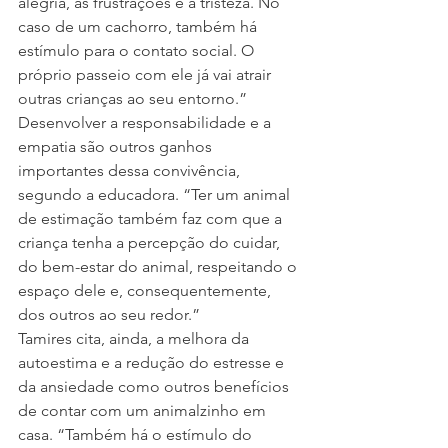
alegria, as frustrações e a tristeza. No 
caso de um cachorro, também há 
estímulo para o contato social. O 
próprio passeio com ele já vai atrair 
outras crianças ao seu entorno.”
Desenvolver a responsabilidade e a 
empatia são outros ganhos 
importantes dessa convivência, 
segundo a educadora. “Ter um animal 
de estimação também faz com que a 
criança tenha a percepção do cuidar, 
do bem-estar do animal, respeitando o 
espaço dele e, consequentemente, 
dos outros ao seu redor.”
Tamires cita, ainda, a melhora da 
autoestima e a redução do estresse e 
da ansiedade como outros benefícios 
de contar com um animalzinho em 
casa. “Também há o estímulo do 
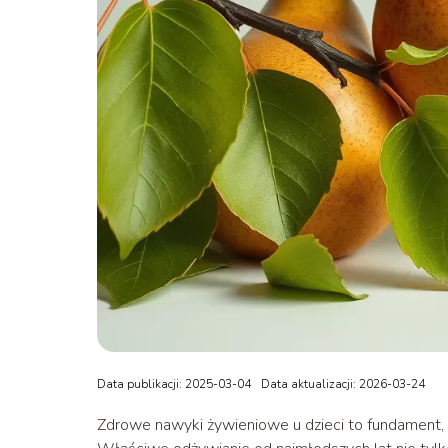
Data publikacji: 2025-03-04
Data aktualizacji: 2026-03-24
Zdrowe nawyki żywieniowe u dzieci to fundament,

^^^^^^^^^^^^^^^^

» **Exercise**
Above this task is a listing. Restate, word for word and with nothing added, the lines from the one with "Desenvolver a responsabilidade e a" through the one with "autoestima e a redução do estresse e".

» **Solved problem**
Desenvolver a responsabilidade e a 
empatia são outros ganhos 
importantes dessa convivência, 
segundo a educadora. “Ter um animal 
de estimação também faz com que a 
criança tenha a percepção do cuidar, 
do bem-estar do animal, respeitando o 
espaço dele e, consequentemente, 
dos outros ao seu redor.”
Tamires cita, ainda, a melhora da 
autoestima e a redução do estresse e 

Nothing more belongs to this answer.